▸ **Exercise prompt**
Please return every line of the records below that contains the word "casing".

▸ **Extracted data**
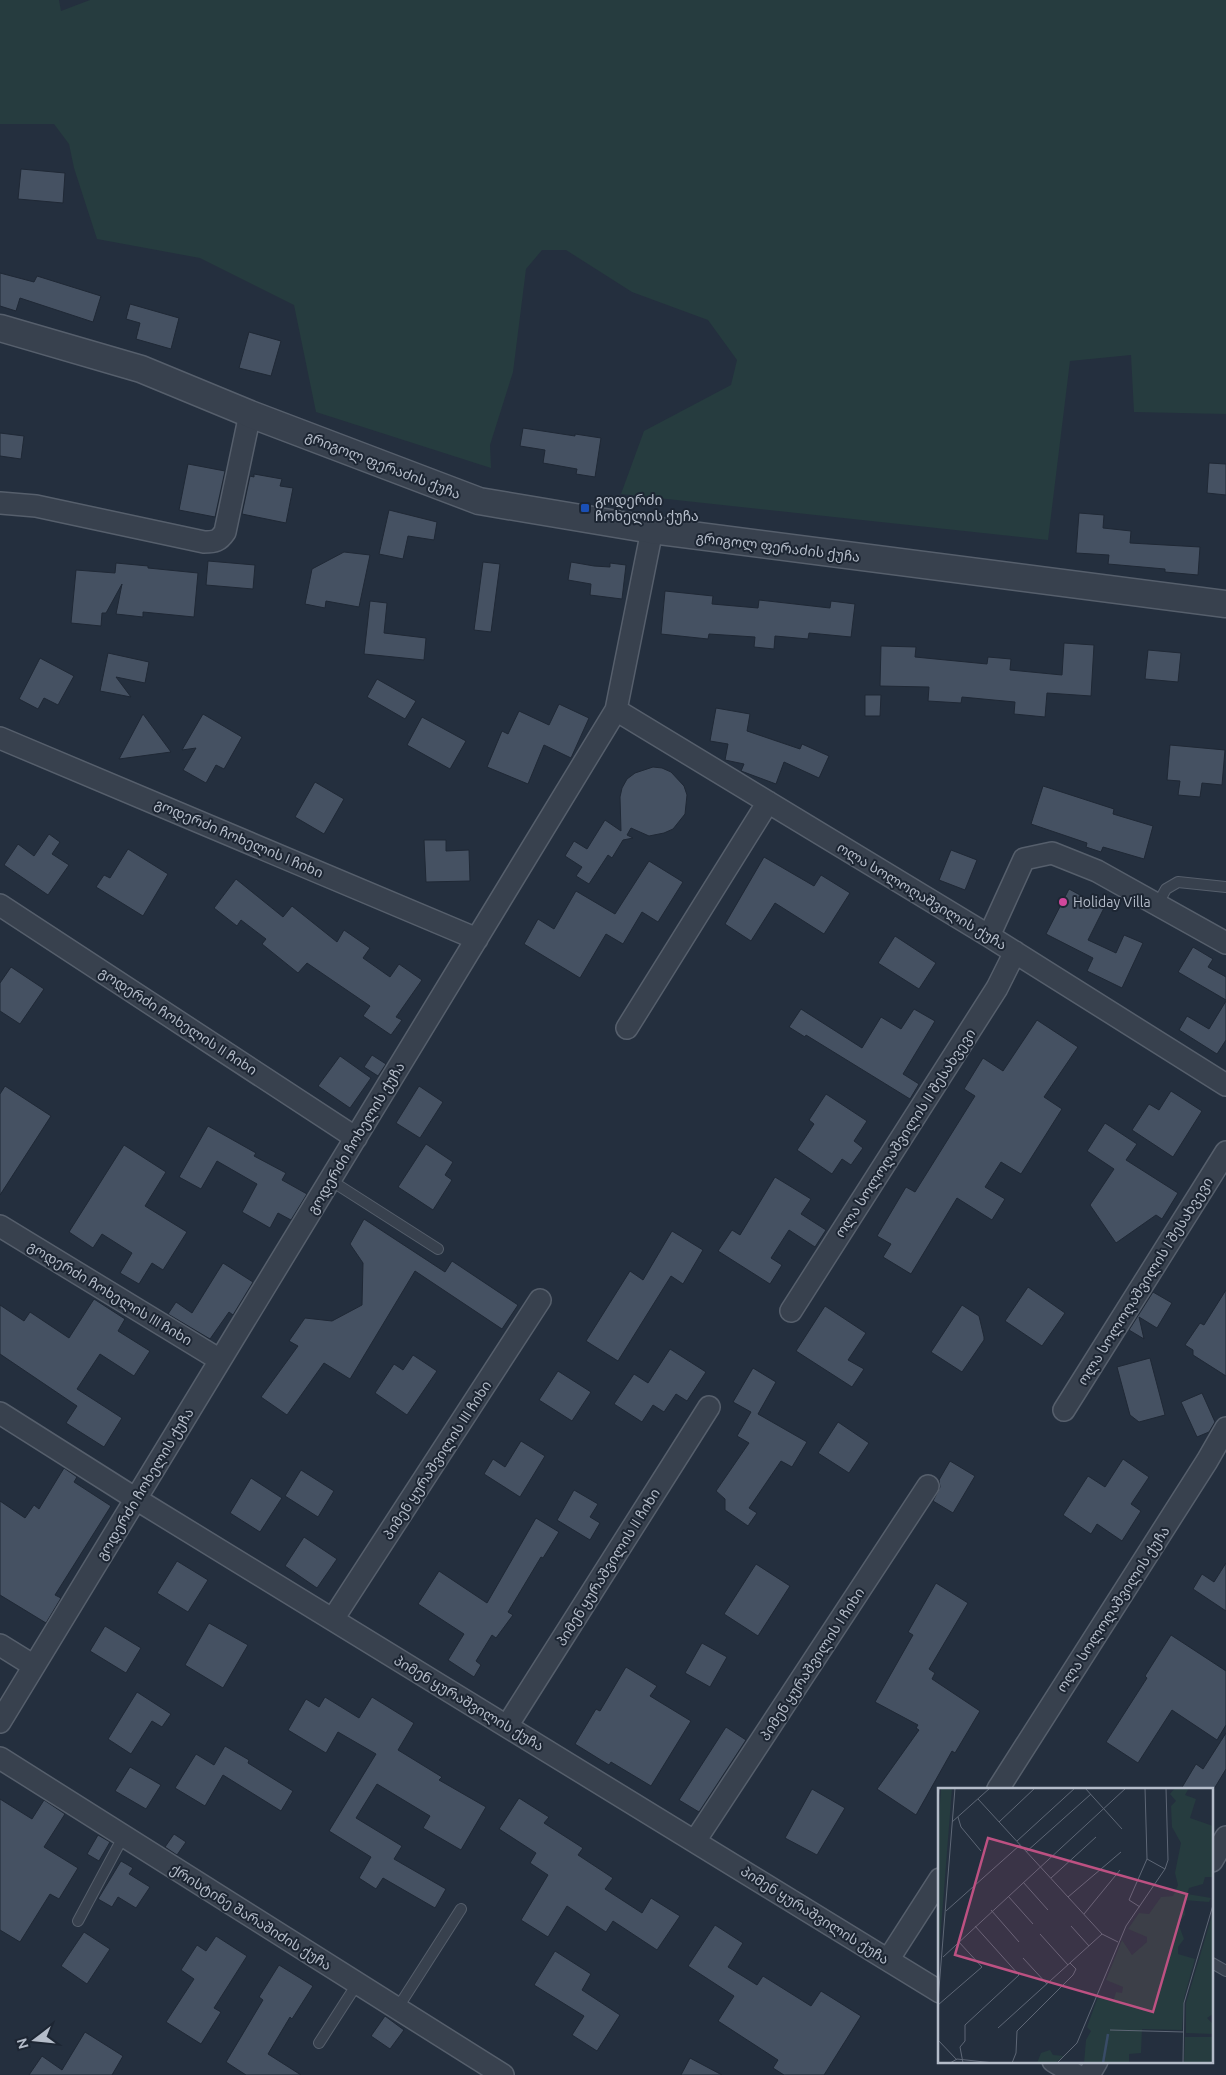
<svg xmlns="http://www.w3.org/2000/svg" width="1226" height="2075" viewBox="0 0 1226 2075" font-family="Ubuntu,'Noto Sans Georgian',sans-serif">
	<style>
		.green { fill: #263c3f }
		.building { fill: #455162; stroke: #1f2835 }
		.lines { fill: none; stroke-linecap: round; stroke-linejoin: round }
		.service-casing { stroke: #565f6c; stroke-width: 12 }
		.minor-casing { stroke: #565f6c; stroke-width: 24 }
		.tertiary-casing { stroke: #565f6c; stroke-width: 29 }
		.service { stroke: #38414e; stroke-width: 10 }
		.minor { stroke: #38414e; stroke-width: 21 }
		.tertiary { stroke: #38414e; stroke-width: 26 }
		.transit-dot { fill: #1a4fb4; stroke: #1d2633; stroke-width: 2 }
		.hotel-dot { fill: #d1479c; stroke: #1d2633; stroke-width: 2 }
		.labels { text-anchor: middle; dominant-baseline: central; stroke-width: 4; stroke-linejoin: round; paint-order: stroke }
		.street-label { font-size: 14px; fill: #b4bcc9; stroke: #1d2633 }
		.poi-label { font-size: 14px; fill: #b4bcc9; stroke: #1d2633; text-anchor: start }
		.inset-river { fill: none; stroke: #394c67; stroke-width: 2.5 }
		.inset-road { fill: none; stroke: #5e6776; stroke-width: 1 }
		.view { fill: #bd5182; fill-opacity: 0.15; stroke: #bd5182; stroke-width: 2.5 }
		.inset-edge { fill: none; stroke: #b4bcc9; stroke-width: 2.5 }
	</style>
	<rect width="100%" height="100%" fill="#242f3e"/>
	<path class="green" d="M0 0H59L61 11 90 0H1226V414L1134 412 1131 355 1070 361 1048 540 621 494 644 431 731 385 737 360 708 320 632 292 566 250H542L526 269 513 372 490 445 491 468 316 412 294 305 200 258 97 239 74 168 69 144 54 124H0Z"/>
	<path class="building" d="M21 169 65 173 63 203 18 199Z
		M0 273 34 282 37 276 101 296 93 322 20 298 16 311 0 306Z
		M130 304 179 318 171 349 136 339 140 323 126 319Z
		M249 332 281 341 271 376 239 368Z
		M523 428 575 436V434L601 438 595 477 576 474 577 469 543 463 545 450 520 446Z
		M0 433 24 436 21 459 0 456Z
		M1209 463 1226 464V495L1207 493Z
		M188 464 225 471 215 517 179 510Z
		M254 474 282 479 280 486 293 488 286 523 242 514 250 476 254 477Z
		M389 510 437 522 434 540 408 536 403 559 379 554Z
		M1079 513 1104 515 1103 528 1131 531 1130 543 1200 547 1198 575 1165 572V569L1108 564 1109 555 1076 553Z
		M344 552 370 555 359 607 326 601 325 608 305 604 312 569Z
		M208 561 255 565 253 589 206 585Z
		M483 562 500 564 491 632 474 630Z
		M571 562 594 566 610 567V563L626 565 622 599 590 595 591 584 568 580Z
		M116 563 148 566V568L198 573 194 617 143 612V617L116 614 122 584 106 613H102L101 626 71 623 76 570 115 573Z
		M665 591 713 596 712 604 758 608 759 600 830 608 831 601 855 604 851 637 809 633 808 639 775 636 774 649 754 647 755 637 709 634 708 639 661 634Z
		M370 601 387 603 384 633 426 638 424 660 364 654Z
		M1064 643 1094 645 1091 696 1047 693 1045 717 1014 714 1015 702 962 697 961 703 928 701 929 687 880 686 881 646 916 647 915 657 987 664 988 657 1011 659 1010 670 1062 675Z
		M1148 650 1181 653 1178 682 1145 679Z
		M108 653 149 662 145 683 116 677 131 697 100 691Z
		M40 658 74 676 58 705 44 698 38 709 19 699Z
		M377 679 416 701 405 719 367 697Z
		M865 695H881L880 716H865Z
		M559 704 589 718 571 758 544 745 528 784 487 767 502 731 508 734 519 711 549 725Z
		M716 708 750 714 747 731 800 749 802 744 829 756 819 778 784 762 776 784 741 771 744 764 725 760 728 744 710 741Z
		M143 714 171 752 119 759Z
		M203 714 242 737 224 769 216 765 206 783 183 770 196 748 182 750Z
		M422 717 466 741 450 769 407 745Z
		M1170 745 1225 750 1222 785 1202 783 1200 797 1178 795 1180 781 1167 780Z
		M653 767 662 768 671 772 684 786 687 795 685 814 673 829 664 833 649 836 631 828 627 835 633 838 623 840 612 858 608 855 589 884 576 876 582 867 565 856 574 841 587 849 605 820 621 831 620 797 622 788 627 779 635 773Z
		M315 782 344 799 324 834 295 817Z
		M1043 786 1114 809 1113 814 1153 826 1144 859 1103 847 1101 852 1086 847 1087 843 1031 824Z
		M49 834 60 842 52 854 69 865 48 895 4 865 18 844 34 856Z
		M424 840H446V851L469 850 470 881 426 882Z
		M128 849 168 874 143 916 96 887 104 875 110 878Z
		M951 850 977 860 965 890 939 880Z
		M764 857 814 886 821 875 850 893 824 934 775 903 751 941 725 924Z
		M649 861 683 882 658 922 642 912 623 944 606 934 580 978 524 944 538 919 554 929 576 891 615 914Z
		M236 879 283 917 292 906 337 942 344 930 370 948 363 958 390 977 399 964 422 980 396 1017 402 1020 391 1035 363 1016 370 1006 307 963 298 973 262 944 266 939 241 920 237 926 214 908Z
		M1069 889 1104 908 1088 940 1116 953 1124 935 1143 943 1122 988 1087 971 1093 958 1046 934Z
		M895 936 936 963 919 989 878 963Z
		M1193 947 1213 959 1208 967 1226 977V1000L1178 972Z
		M11 967 44 989 20 1024 0 1011V983Z
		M1226 1001V1040L1217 1054 1179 1030 1187 1016 1209 1029Z
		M801 1009 862 1048 881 1017 901 1029 914 1009 935 1021 903 1074 919 1084 910 1099 806 1035 805 1037 789 1027Z
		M1037 1020 1078 1047 1044 1097 1062 1109 1021 1174 1001 1162 985 1187 1005 1199 992 1220 957 1198 911 1274 883 1257 891 1244 877 1236 906 1187 915 1192 975 1096 964 1089 983 1058 1003 1071Z
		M372 1055 386 1064 378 1076 364 1067Z
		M340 1056 371 1078 350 1108 318 1086Z
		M5 1086 51 1116 0 1195V1094Z
		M419 1086 443 1102 420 1138 396 1123Z
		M1171 1091 1202 1111 1173 1157 1132 1130 1149 1104 1159 1110Z
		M826 1094 867 1121 854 1141 863 1148 851 1165 842 1159 832 1174 797 1150 814 1124 809 1120Z
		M1105 1123 1137 1144 1126 1160 1178 1193 1162 1219 1156 1215 1116 1243 1090 1205 1114 1169 1087 1151Z
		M208 1126 256 1153 254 1156 286 1173 282 1180 307 1194 291 1220 278 1213 270 1228 242 1212 257 1184 217 1161 201 1189 179 1177Z
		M426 1144 453 1162 445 1175 452 1180 433 1210 398 1187Z
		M124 1145 166 1172 145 1206 187 1232 163 1270 152 1263 139 1284 120 1273 132 1253 102 1234 93 1248 69 1232Z
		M775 1177 811 1199 801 1214 826 1230 815 1247 789 1230 771 1258 782 1265 770 1284 718 1251 732 1230 740 1235Z
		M364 1219 445 1272 452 1261 518 1305 502 1329 415 1271 350 1379 324 1363 287 1415 261 1397 298 1346 289 1341 305 1318 332 1321 362 1305 363 1263 350 1244Z
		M672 1231 703 1250 683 1284 671 1276 618 1361 586 1341 630 1271 643 1280Z
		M223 1263 253 1282 233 1315 229 1312 210 1339 168 1314 176 1302 192 1313Z
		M1028 1287 1065 1313 1042 1346 1005 1321Z
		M1226 1290V1376L1193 1355V1350L1185 1345 1200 1323 1204 1325Z
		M1153 1292 1172 1303 1157 1328 1139 1317 1144 1339 1129 1330Z
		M94 1299 125 1319 118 1331 150 1351 134 1376 100 1354 77 1389 122 1418 104 1447 66 1423 77 1406 0 1354V1305L24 1321 30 1312 69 1338Z
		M962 1305 979 1316 984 1337V1340L962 1372 931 1352Z
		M825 1306 866 1333 848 1360 864 1369 852 1387 796 1351Z
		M670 1349 706 1372 687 1401 676 1394 664 1412 653 1405 642 1422 614 1404 634 1374 648 1383Z
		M413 1355 437 1371 407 1415 375 1393 394 1364 403 1370Z
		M1150 1358 1165 1415 1139 1422 1130 1415 1117 1367Z
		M753 1368 776 1382 758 1414 807 1442 792 1467 781 1461 749 1508 757 1513 748 1526 725 1510V1499L716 1491 749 1443 737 1436 751 1412 733 1402Z
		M558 1371 591 1392 572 1421 539 1400Z
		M1202 1393 1215 1422 1209 1432 1197 1437 1181 1402Z
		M838 1422 869 1443 849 1473 818 1453Z
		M521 1441 545 1456 520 1497 484 1474 493 1459 505 1467Z
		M1123 1459 1149 1477 1131 1504 1141 1511 1122 1541 1097 1524 1091 1534 1063 1515 1088 1476 1105 1487Z
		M950 1461 975 1476 953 1513 933 1501 940 1487 939 1480Z
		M64 1468 77 1477 74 1482 111 1506 55 1595 61 1598 46 1623 0 1595V1501L25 1518 34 1505 39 1509Z
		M301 1470 334 1491 318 1517 285 1496Z
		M251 1478 282 1498 260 1532 230 1513Z
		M574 1490 598 1504 590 1517 600 1523 590 1540 557 1520Z
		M536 1518 559 1532 543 1558 541 1557 508 1612 513 1615 496 1638 492 1635 476 1661 481 1665 474 1677 448 1660 464 1634 418 1604 439 1571 487 1603Z
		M304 1537 337 1559 317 1588 285 1566Z
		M177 1561 208 1580 188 1612 157 1593Z
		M1226 1563V1611L1193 1589 1202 1574 1214 1582Z
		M756 1564 790 1586 758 1636 724 1614Z
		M936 1583 968 1603 929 1669 935 1673 932 1679 980 1711 955 1753 952 1751 916 1815 877 1789 919 1730 916 1728 918 1725 875 1702 913 1635 908 1632Z
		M209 1623 248 1645 223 1688 185 1665Z
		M105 1626 141 1648 126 1673 90 1651Z
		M1171 1635 1226 1671V1725L1217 1740 1172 1710 1138 1763 1106 1742 1147 1678 1145 1676Z
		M702 1643 727 1657 710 1687 685 1673Z
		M626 1667 657 1686 650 1696 691 1721 651 1786 611 1762 609 1765 575 1744 596 1709 600 1711Z
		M137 1692 171 1714 162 1727 152 1721 131 1754 108 1739Z
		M325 1697 359 1718 372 1697 414 1723 398 1750 442 1777 439 1780 486 1807 461 1850 423 1828 430 1816 377 1784 356 1818 402 1846 394 1859 446 1889 435 1908 383 1878 376 1889 359 1878 371 1857 329 1831 376 1754 338 1732 326 1753 288 1730 306 1699 319 1707Z
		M726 1727 746 1740 699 1812 679 1800Z
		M1226 1733V1769L1214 1789H1181L1196 1764 1203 1769Z
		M225 1746 249 1760 248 1763 293 1791 281 1811 223 1775 205 1806 175 1788 196 1754 214 1765Z
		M130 1767 161 1785 146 1809 115 1791Z
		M812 1789 845 1808 817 1855 785 1838Z
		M519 1798 549 1817 544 1823 583 1848 578 1855 613 1878 605 1889 642 1913 651 1898 680 1916 657 1950 613 1921 606 1932 567 1906 548 1937 521 1920 548 1875 530 1863 536 1853 499 1829Z
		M0 1799 32 1819 44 1800 65 1814 44 1847 78 1868 59 1899 50 1894 20 1942 0 1930Z
		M174 1834 186 1842 177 1855 165 1847Z
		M98 1835 110 1842 99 1861 87 1854Z
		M121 1861 133 1868 129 1874 150 1887 136 1908 118 1897 112 1907 98 1899Z
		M715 1925 743 1943 728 1967 757 1985 763 1976 811 2006 821 1991 861 2016 824 2075H784L773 2068 778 2060 718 2021 734 1996 688 1966Z
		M84 1932 110 1949 87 1984 61 1966Z
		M216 1936 247 1956 214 2008 221 2012 201 2044 166 2022 194 1979 181 1970 197 1945 206 1951Z
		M555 1951 591 1974 582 1990 620 2015 597 2051 572 2035 584 2016 534 1985Z
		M279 1965 313 1986 292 2019 290 2017 268 2054 301 2075H246L226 2062 263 2000 259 1997Z
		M385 2016 404 2030 390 2049 371 2036Z
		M85 2032 123 2056 112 2075H29L42 2056 62 2070Z
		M690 2058 722 2075H681Z"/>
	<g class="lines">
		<defs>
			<path id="service" d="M1157 905 1166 889 1178 882 1226 887
				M330 1180 438 1249
				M78 1921 123 1837
				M1212 1963 1226 1971
				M397 2009 461 1909
				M319 2043 357 1984"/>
			<path id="minor" d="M0 503 36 506 204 542C215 542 219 541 225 532L250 414
				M616 710 989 936 1226 1085
				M0 738 477 939
				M0 905 356 1138
				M989 936 1024 859 1052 853 1097 871 1226 943
				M627 1028 768 802
				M0 1226 220 1360
				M791 1311 997 988 1015 952
				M1064 1410 1226 1152
				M0 1413 136 1499 940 1992
				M333 1619 540 1300
				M0 1645 34 1666
				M0 1722 616 710 652 530
				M507 1726 709 1407
				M0 1758 503 2075
				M998 1789 1207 1461 1226 1428
				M695 1841 928 1486
				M1212 1861 1226 1837
				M888 1960 940 1879
				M1053 2061 1076 2075
				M1089 2075 1097 2061"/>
			<path id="tertiary" d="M0 328 141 369 250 414 479 501 652 530 1226 604"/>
		</defs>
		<use href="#service" class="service-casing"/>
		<use href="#minor" class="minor-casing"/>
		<use href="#tertiary" class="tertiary-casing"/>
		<use href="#service" class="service"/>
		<use href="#minor" class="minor"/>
		<use href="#tertiary" class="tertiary"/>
	</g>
	<rect class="transit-dot" x="580" y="503" width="10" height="10" rx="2.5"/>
	<circle class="hotel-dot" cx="1063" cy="902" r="5"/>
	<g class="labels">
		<g class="street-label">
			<text transform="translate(383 465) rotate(21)">გრიგოლ ფერაძის ქუჩა</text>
			<text transform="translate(778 547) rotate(7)">გრიგოლ ფერაძის ქუჩა</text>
			<text transform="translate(239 838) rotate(23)">გოდერძი ჩოხელის I ჩიხი</text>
			<text transform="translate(922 896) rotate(31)">ოლა სოლოღაშვილის ქუჩა</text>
			<text transform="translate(178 1021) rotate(33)">გოდერძი ჩოხელის II ჩიხი</text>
			<text transform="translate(905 1133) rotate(-57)">ოლა სოლოღაშვილის II შესახვევი</text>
			<text transform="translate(356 1138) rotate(-59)">გოდერძი ჩოხელის ქუჩა</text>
			<text transform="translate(1145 1281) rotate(-58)">ოლა სოლოღაშვილის I შესახვევი</text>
			<text transform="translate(110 1293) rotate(31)">გოდერძი ჩოხელის III ჩიხი</text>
			<text transform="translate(437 1460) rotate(-57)">პიმენ ყურაშვილის III ჩიხი</text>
			<text transform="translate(145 1484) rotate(-59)">გოდერძი ჩოხელის ქუჩა</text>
			<text transform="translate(608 1567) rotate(-58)">პიმენ ყურაშვილის II ჩიხი</text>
			<text transform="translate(1113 1609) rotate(-57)">ოლა სოლოღაშვილის ქუჩა</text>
			<text transform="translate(812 1664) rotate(-57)">პიმენ ყურაშვილის I ჩიხი</text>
			<text transform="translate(469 1703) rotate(31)">პიმენ ყურაშვილის ქუჩა</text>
			<text transform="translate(815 1915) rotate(32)">პიმენ ყურაშვილის ქუჩა</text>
			<text transform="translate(251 1917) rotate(32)">ქრისტინე შარაშიძის ქუჩა</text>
		</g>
		<g class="poi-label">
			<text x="595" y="500">გოდერძი<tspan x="595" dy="16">ჩოხელის ქუჩა</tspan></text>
			<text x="1073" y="902">Holiday Villa</text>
		</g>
	</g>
	<g transform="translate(938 1788)">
		<rect width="275" height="275" fill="#242f3e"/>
		<path d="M3 0H14L0 178V48ZM237 0H251L247 7 258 11 252 30 275 38V89H267L265 96 251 100 249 106 273 110 271 114 246 112 247 127 240 135 246 151 240 159V166L257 171 246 210 244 242 204 241 203 265 191 266V275H146L148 252 153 243 149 239 160 209 175 214 178 204 184 205 185 199 168 192 184 152 194 167 209 154V149L190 141 201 125 211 126 223 109 235 108 240 97 237 85 243 55 234 39 233 18 238 13 232 6ZM275 124V226L269 230 275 236V246L248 245V215ZM247 249H275V275H246ZM112 262 115 267 126 268 117 275H99L103 265Z" fill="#263c3f"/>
		<path class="inset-river" d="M165 275 170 246"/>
		<path class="inset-road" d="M147 0 184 41M207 0 209 71 227 81M40 11 164 146 180 154M0 15 1 0M20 29 23 39 43 63M14 34 52 0M61 34 97 0M79 53 137 0M88 64 153 6M113 90 158 49M85 94 110 122M70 108 95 136M130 109 183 64M202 119 191 112 209 71M53 122 81 154M8 123 82 57M146 126 182 82M133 138 151 158M102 146 130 177M5 169 188 0M85 170 109 196M0 213 17 0M0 217 44 179 20 153M60 240 164 146M172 242 246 244M0 252 19 272M12 275 19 271 56 275M25 275 22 259 27 253V237L81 187 37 138M74 275 78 265 79 243 135 187 138 181 132 175M119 275 139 255 188 138 227 81 230 72 228 0M245 275 246 215 275 117"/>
		<path class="view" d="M50 50 249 106 215 224 17 167Z"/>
		<rect width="275" height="275" class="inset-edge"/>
	</g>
	<g transform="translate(35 2040) rotate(254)" stroke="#1d2633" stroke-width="4" paint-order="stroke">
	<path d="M0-4L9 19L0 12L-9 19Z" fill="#b4bcc9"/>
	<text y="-8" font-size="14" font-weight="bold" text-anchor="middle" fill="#b4bcc9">N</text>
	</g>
</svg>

▸ **Problem solution**
		.service-casing { stroke: #565f6c; stroke-width: 12 }
		.minor-casing { stroke: #565f6c; stroke-width: 24 }
		.tertiary-casing { stroke: #565f6c; stroke-width: 29 }
		<use href="#service" class="service-casing"/>
		<use href="#minor" class="minor-casing"/>
		<use href="#tertiary" class="tertiary-casing"/>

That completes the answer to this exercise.